Assigned task>
From the first line to the last, print the records exactly, leaving out the pictures.

•••••

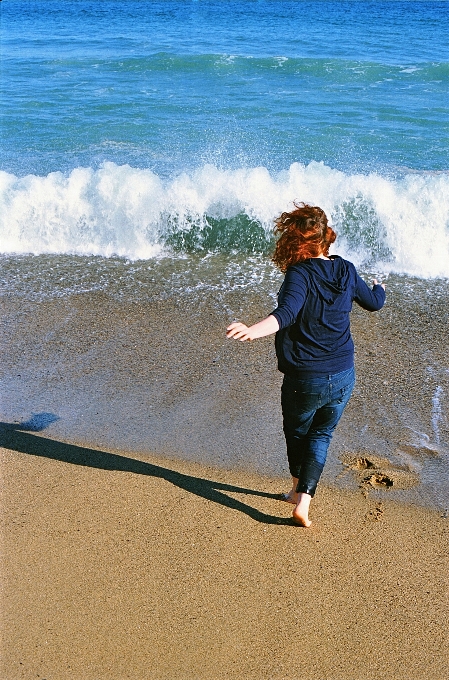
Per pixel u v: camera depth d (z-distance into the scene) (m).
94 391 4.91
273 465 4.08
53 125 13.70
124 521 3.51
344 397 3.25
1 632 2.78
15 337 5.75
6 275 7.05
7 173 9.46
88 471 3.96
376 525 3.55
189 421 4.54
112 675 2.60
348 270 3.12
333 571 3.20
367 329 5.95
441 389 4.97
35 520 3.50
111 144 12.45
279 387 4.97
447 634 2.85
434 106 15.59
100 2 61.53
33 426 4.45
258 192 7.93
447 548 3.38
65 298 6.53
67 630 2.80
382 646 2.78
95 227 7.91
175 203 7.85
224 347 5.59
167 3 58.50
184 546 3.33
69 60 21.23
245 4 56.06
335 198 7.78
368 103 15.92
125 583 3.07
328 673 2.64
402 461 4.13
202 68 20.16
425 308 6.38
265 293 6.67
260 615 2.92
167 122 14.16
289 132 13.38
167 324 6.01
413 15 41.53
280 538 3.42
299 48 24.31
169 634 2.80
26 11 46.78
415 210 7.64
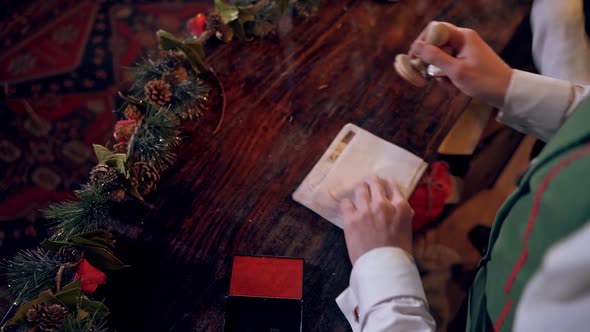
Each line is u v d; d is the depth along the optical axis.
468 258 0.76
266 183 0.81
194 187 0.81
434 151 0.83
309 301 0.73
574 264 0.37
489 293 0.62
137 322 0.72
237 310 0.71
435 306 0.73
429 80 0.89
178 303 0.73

•••••

Problem solution>
Per pixel u v: camera depth d (z-distance into the scene) (m).
94 391 4.91
273 465 4.08
53 125 13.70
124 521 3.51
344 397 3.25
1 632 2.78
15 337 5.75
6 275 7.05
7 173 9.46
88 471 3.96
376 525 3.55
189 421 4.54
112 675 2.60
348 270 3.12
333 571 3.20
367 329 5.95
441 389 4.97
35 520 3.50
111 144 12.45
279 387 4.97
447 634 2.85
434 106 15.59
100 2 61.53
33 426 4.45
258 192 7.93
447 548 3.38
65 298 6.53
67 630 2.80
382 646 2.78
95 227 7.91
175 203 7.85
224 347 5.59
167 3 58.50
184 546 3.33
69 60 21.23
245 4 56.06
335 198 7.78
368 103 15.92
125 583 3.07
328 673 2.64
402 461 4.13
202 68 20.16
425 308 6.38
265 293 6.67
260 615 2.92
167 122 14.16
289 132 13.38
167 324 6.01
413 15 41.53
280 538 3.42
299 48 24.31
169 634 2.80
26 11 46.78
415 210 7.64
Each line is u v d; d is the depth along the optical axis.
468 258 0.76
266 183 0.81
194 187 0.81
434 151 0.83
309 301 0.73
574 264 0.37
489 293 0.62
137 322 0.72
237 310 0.71
435 306 0.73
429 80 0.89
178 303 0.73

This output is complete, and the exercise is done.